* [Prompt 1] In the article about the Brame commune election, repeat the stretch from "Brame’s current commune" through "to run again.", substituting "CNRP" for "opposition".
* [Prompt 2]
According to the article about the Brame commune election, are these statements true? For each, answer yes or no and quote the words that decide it.
(a) Phomara now holds a post in Preah Vihear’s Provincial Agriculture Department.
(b) Bat Dom first asked Rany to run for commune chief about two years ago.
(c) Miech Saing intends to run for commune chief again.
* [Prompt 3] Continue the article about the Brame commune election, starting after its final sentence.

* [Source document]
════════

Phomara, who now works as an official in Preah Vihear’s Provincial Agriculture Department, said he was unaware of the case’s dismissal before cutting short the conversation.
 
Rany said that she will likely appeal the case after the elections. The small house her family built to protect their farmland remains standing. “We will never leave the land,” she said. “I agree to die on it.”
 
Bat Dom, head of the CNRP in Brame commune, said he first asked Rany to run for commune chief nearly a year ago. “Rany is brave and has the ability to lead the community to protest against the land grab,” he said. “It is time we gather real nationalists as candidates to compete with the ruling party.”
 
For CNRP Preah Vihear’s working group chief, Thuon Put, Rany’s campaign has an obvious PR appeal.
 
“Rany is very popular, she is a female, she gets support from the community and is a good advocate for community rights, and she can solve the problems of the community,” he said.
 
Brame’s current commune chief, Miech Saing of the opposition, though, said he was not completely prepared to trust her. He took office nine months ago after the commune chief Brame elected in 2012 defected to the CPP, but Saing said he decided not to run again.

════════

* [Stored dataset rows]
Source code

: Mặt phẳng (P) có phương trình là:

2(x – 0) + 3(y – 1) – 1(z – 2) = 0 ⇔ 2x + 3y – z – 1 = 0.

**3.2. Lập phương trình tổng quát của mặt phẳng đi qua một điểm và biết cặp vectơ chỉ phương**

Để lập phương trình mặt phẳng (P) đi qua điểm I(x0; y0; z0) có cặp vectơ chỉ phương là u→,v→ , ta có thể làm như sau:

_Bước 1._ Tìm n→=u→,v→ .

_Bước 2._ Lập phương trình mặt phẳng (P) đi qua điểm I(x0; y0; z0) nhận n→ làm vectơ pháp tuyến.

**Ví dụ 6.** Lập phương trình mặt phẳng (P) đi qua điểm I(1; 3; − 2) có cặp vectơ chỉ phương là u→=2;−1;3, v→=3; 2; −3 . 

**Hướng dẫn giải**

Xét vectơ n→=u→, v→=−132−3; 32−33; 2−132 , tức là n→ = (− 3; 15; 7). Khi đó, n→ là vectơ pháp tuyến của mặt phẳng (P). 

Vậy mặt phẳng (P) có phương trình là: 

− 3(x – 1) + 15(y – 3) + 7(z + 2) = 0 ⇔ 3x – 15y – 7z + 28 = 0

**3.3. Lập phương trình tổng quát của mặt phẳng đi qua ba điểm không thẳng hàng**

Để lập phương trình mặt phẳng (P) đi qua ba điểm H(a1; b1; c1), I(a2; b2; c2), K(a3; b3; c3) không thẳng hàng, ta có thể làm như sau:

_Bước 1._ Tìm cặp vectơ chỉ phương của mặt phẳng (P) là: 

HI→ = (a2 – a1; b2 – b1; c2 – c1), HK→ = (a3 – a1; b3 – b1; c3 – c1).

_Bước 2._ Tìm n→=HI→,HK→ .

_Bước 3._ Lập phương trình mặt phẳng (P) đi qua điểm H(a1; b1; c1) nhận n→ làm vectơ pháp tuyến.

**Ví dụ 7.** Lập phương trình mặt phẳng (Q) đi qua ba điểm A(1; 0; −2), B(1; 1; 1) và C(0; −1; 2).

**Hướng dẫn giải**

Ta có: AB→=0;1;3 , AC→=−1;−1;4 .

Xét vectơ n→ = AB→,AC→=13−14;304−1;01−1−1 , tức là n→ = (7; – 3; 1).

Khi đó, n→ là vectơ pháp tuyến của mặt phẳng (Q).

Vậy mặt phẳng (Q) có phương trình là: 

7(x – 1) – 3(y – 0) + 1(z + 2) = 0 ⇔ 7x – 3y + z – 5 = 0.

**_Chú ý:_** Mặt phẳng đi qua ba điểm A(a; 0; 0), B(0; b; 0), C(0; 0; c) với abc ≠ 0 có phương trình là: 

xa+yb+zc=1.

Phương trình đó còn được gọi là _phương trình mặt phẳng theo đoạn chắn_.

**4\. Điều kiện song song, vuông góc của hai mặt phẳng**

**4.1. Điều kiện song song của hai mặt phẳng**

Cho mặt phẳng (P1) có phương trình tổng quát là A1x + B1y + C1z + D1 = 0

════════

* [Written answer 1]
Brame’s current commune chief, Miech Saing of the CNRP, though, said he was not completely prepared to trust her. He took office nine months ago after the commune chief Brame elected in 2012 defected to the CPP, but Saing said he decided not to run again.

* [Written answer 2]
(a) Yes: "now works as an official in Preah Vihear’s Provincial Agriculture Department"
(b) No: "he first asked Rany to run for commune chief nearly a year ago"
(c) No: "Saing said he decided not to run again"

* [Written answer 3]
“Rany volunteered to run [for commune chief]; she is loyal to the party, but I do not believe in her 100 percent yet,” said Saing. “But if she is elected commune chief and she does not do good, if she betrays the party, people will remove her from the position, like the previous [commune chief].”
 
Despite his reservations, Saing sees Rany’s candidacy as an opportunity to “strengthen the party”. “I am 55,” he said. “I want to promote the lady.”
 
Thean Heng, 58, who will oppose Rany as the CPP’s candidate for commune chief, seemed unconcerned about the upstart activist, declaring that he would win “90 or 100 percent” of the votes in the commune.
 
A former provincial police officer and father of four adult children, Heng, with his grandfatherly charm, potbelly and welcoming smile, indeed resembles an easygoing small-town cop.
 
Sitting in mud-flaked trousers on a table beneath his stilted home, Heng shrugged off the CNRP’s anti-Rui Feng grievances.
 
The villagers of Brame commune, he said, voted for the CNRP in the last commune elections because they thought the opposition party would force the company out of Preah Vihear.
 
“They lied that if the CNRP won they would have dismissed the company, but it won and could not dismiss it.”
 
Heng said he and Rany enjoy a “simple”, neighbourly relationship, though he dismissed her as the inexperienced and naive product of an NGO-engineered ideology. “Some NGOs propagandised to villagers to protest and dismiss [the] company from developing sugarcane, but they could not because the government permitted the company to invest,” he said.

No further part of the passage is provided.